Fort Sumner is sixteen miles from the park. The library has free wi-fi and a book sale table with 10 cent paperbacks and 25 cent hardbacks. There is a small Laundromat on the main drag. You want to use it when there is no one else there or you might not get a machine. On the next block is the Billy the Kid museum. Can’t quite see having a museum for a murderer. Different strokes. Probably geared towards those who decorate their walls with dead animals.

Went into yet another grocery store that did not carry tofu. Guano. But what was even more surprising—they did not have any fresh jalapeno! Isn’t that like against the law, sacrilegious, or something—in New Mexico?! I mean, like, come ooonn!


One day a Coachmen 16’ Shasta trailer pulled in. Nice design, I like the retro style. Looked very comfortable inside. One thing that was strange was that the Shasta is designed to be all electric—no propane. Tom mounted a 3,000 watt Honda generator on the tongue for when off the grid. Another thing is the smaller wheels to keep the vintage-look. Wonder how hot they get. The tires are also somewhat narrow so the load rating is probably lower. Trailer sure does look good, though.

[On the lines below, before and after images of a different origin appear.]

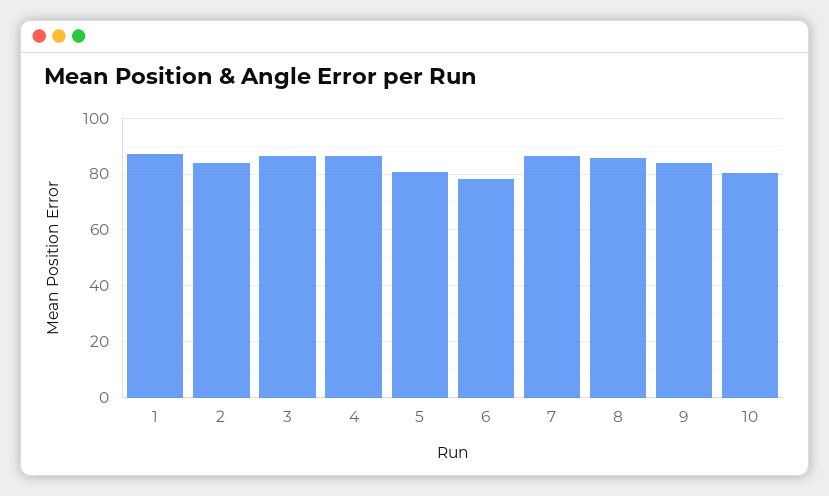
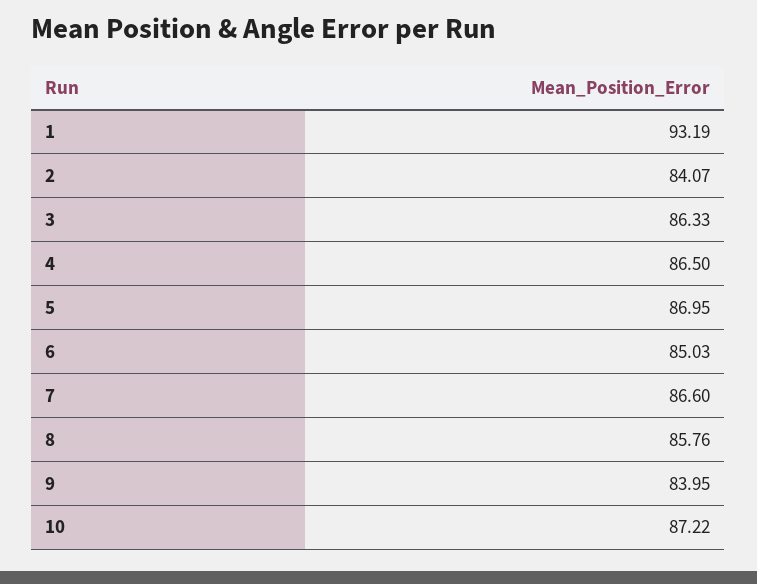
  {
-   "1": 87.5,
+   "1": 93.19,
    "2": 84.07,
    "3": 86.33,
    "4": 86.5,
-   "5": 80,
+   "5": 86.95,
-   "6": 77.5,
+   "6": 85.03,
    "7": 86.6,
    "8": 85.76,
    "9": 83.95,
-   "10": 80
+   "10": 87.22
  }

The casita finally dried out from all those months of heating with propane. I’ve been using DampRid but I’m going to order a small dehumidifier to dry the air when dry camping and doing long-term, cold-weather heating with propane. I really don’t like having mold in my living quarters. Definitely not healthy.

January’s full moon is known as The Full Wolf Moon. Its name refers to the howling hungry wolf packs outside Indian villages in the cold and deep snows of midwinter.


Our life is short, and our days run
As fast away as does the sun;
And, as a vapour or a drop of rain
Once lost, can ne’er be found again.